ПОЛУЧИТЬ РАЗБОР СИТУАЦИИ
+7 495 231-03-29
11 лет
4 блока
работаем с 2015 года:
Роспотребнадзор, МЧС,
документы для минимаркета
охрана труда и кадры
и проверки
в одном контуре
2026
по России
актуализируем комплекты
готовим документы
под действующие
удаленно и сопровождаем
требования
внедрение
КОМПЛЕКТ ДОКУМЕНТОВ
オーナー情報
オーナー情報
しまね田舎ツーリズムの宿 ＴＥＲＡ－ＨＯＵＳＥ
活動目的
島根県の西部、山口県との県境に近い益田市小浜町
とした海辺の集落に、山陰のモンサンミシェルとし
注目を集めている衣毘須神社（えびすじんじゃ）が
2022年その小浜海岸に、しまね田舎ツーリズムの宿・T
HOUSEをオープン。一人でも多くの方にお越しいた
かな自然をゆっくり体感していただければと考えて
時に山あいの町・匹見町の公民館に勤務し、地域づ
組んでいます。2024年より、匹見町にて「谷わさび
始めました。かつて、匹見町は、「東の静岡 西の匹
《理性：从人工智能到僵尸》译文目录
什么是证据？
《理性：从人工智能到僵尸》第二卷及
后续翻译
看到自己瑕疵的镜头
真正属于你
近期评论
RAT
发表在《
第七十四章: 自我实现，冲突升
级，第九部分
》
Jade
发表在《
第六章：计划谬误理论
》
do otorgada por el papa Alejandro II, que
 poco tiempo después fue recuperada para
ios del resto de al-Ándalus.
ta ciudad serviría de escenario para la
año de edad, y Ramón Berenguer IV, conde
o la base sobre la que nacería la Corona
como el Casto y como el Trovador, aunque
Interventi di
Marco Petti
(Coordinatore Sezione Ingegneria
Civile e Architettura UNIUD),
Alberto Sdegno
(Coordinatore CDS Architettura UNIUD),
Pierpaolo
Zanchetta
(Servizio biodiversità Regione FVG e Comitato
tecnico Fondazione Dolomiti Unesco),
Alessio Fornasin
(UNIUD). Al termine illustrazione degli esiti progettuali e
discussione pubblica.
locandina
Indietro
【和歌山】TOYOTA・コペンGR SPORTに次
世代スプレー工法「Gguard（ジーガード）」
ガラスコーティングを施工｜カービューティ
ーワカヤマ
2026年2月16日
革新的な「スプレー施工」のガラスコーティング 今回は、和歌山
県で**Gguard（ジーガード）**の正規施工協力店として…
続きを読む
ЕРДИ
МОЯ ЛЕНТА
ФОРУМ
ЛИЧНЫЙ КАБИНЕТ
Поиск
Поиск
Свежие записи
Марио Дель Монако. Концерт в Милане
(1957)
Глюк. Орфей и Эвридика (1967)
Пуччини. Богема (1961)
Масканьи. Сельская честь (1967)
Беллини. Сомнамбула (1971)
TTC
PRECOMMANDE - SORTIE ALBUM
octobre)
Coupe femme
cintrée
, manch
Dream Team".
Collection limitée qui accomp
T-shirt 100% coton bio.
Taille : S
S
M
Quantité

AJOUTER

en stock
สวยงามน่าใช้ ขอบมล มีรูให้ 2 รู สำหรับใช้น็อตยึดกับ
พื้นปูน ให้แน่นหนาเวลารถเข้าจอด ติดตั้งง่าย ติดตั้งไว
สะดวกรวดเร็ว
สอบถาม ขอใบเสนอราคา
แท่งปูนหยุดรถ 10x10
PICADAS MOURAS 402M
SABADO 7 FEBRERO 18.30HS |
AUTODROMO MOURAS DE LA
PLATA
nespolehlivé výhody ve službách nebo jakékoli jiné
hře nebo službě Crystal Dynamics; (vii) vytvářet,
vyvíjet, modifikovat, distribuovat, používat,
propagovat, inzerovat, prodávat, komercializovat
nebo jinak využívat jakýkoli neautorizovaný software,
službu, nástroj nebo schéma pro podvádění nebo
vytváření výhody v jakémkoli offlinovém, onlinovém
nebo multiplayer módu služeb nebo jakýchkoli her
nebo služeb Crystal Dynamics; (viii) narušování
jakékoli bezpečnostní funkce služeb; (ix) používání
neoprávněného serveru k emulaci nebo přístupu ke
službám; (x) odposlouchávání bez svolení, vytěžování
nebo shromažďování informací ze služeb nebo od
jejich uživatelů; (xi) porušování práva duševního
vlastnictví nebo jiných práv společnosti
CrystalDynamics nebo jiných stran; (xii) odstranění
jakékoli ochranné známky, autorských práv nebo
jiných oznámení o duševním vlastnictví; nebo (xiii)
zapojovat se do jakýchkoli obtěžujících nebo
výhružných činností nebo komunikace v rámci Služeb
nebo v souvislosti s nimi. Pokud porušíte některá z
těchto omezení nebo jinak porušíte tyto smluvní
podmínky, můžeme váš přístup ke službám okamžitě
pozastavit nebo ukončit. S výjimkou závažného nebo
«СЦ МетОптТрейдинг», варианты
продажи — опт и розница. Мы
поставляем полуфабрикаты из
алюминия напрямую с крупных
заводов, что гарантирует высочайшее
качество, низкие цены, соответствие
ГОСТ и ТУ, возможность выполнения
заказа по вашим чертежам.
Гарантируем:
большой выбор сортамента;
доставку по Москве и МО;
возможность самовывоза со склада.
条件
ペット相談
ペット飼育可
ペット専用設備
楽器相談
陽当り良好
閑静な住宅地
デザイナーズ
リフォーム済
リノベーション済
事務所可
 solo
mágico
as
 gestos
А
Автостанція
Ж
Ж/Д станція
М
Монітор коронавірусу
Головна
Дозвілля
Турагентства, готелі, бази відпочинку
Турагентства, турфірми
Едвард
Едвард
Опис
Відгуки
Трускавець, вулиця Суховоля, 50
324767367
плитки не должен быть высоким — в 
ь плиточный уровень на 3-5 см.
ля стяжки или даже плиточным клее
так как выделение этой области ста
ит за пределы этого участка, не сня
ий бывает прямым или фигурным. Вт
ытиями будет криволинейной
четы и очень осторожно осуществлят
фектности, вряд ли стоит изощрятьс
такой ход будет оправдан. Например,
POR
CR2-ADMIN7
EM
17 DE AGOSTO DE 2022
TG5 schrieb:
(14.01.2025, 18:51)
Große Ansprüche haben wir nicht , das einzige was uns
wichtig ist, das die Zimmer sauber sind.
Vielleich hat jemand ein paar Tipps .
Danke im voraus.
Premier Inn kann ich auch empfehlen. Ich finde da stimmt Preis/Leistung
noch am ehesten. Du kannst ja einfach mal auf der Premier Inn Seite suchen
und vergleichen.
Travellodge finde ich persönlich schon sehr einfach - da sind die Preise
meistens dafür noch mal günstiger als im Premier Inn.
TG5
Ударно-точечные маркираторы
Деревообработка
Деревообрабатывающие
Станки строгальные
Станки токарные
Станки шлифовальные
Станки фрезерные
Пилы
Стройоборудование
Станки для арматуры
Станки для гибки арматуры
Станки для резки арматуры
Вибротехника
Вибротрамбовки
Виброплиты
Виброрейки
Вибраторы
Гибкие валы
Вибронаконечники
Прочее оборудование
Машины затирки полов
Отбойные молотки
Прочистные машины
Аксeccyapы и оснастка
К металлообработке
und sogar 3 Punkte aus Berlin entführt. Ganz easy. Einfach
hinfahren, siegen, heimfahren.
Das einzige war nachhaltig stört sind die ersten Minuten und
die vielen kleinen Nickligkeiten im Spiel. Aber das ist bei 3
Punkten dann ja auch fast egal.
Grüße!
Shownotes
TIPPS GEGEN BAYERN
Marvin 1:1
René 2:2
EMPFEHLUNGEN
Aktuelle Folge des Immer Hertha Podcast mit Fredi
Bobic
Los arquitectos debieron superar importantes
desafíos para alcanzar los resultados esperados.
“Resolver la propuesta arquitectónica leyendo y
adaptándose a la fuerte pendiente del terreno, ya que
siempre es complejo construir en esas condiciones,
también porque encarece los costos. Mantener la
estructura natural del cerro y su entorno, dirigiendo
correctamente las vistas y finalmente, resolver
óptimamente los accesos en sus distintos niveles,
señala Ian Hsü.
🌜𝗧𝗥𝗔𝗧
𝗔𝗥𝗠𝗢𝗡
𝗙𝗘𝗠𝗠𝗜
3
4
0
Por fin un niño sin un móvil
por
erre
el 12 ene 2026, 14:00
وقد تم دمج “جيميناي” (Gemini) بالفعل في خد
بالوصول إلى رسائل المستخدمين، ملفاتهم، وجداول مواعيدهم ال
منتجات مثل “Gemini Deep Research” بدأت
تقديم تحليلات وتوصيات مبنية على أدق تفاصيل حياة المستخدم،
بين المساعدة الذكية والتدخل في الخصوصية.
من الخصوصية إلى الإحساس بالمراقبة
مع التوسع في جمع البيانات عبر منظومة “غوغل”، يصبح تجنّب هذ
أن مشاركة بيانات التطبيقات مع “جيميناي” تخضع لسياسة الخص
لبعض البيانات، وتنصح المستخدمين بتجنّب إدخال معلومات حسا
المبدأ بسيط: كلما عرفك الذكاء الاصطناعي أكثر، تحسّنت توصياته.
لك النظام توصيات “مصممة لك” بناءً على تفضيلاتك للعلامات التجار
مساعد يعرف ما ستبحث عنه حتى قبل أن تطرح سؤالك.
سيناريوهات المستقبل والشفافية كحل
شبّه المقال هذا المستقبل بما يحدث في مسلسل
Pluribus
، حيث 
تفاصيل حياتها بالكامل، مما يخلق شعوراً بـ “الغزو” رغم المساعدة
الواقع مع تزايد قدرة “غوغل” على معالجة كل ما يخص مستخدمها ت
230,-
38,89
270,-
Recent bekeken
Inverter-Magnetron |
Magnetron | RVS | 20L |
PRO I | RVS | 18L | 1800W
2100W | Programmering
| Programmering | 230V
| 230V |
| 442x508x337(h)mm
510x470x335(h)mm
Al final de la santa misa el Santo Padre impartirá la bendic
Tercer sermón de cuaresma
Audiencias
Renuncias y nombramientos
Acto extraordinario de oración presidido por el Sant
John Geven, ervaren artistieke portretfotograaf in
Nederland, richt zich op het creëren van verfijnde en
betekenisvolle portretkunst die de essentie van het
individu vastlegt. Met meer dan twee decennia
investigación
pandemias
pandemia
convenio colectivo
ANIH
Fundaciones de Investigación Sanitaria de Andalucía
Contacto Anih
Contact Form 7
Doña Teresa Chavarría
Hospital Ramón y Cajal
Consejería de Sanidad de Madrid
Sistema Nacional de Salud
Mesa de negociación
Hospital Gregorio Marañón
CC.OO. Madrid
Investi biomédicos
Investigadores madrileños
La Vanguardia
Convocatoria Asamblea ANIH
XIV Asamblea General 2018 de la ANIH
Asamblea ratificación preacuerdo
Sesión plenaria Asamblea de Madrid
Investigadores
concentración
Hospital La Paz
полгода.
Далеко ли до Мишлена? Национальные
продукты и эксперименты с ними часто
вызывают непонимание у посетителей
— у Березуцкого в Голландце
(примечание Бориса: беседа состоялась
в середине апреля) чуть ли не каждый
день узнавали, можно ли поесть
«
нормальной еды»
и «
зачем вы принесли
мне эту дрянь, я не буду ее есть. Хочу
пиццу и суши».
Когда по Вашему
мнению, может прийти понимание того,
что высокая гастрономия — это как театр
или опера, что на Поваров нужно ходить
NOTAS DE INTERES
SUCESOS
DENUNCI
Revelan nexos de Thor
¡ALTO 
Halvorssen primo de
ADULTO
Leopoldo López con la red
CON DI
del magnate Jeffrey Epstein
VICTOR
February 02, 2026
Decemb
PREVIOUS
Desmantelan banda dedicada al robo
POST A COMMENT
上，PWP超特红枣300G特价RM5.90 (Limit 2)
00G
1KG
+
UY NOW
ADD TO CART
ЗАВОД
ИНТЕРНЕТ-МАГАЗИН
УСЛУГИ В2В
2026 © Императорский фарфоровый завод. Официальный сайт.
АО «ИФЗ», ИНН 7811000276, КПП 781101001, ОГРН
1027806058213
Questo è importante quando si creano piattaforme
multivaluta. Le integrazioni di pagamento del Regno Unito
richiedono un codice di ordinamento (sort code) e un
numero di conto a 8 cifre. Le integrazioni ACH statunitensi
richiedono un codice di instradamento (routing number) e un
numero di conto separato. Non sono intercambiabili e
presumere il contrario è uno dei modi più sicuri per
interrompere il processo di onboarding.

- INSTRUCTIONS FOR THE TASK -
Pull every line containing the string "Programmering" out of the data above and copy it.

- RESPONSE AREA -
2100W | Programmering
| Programmering | 230V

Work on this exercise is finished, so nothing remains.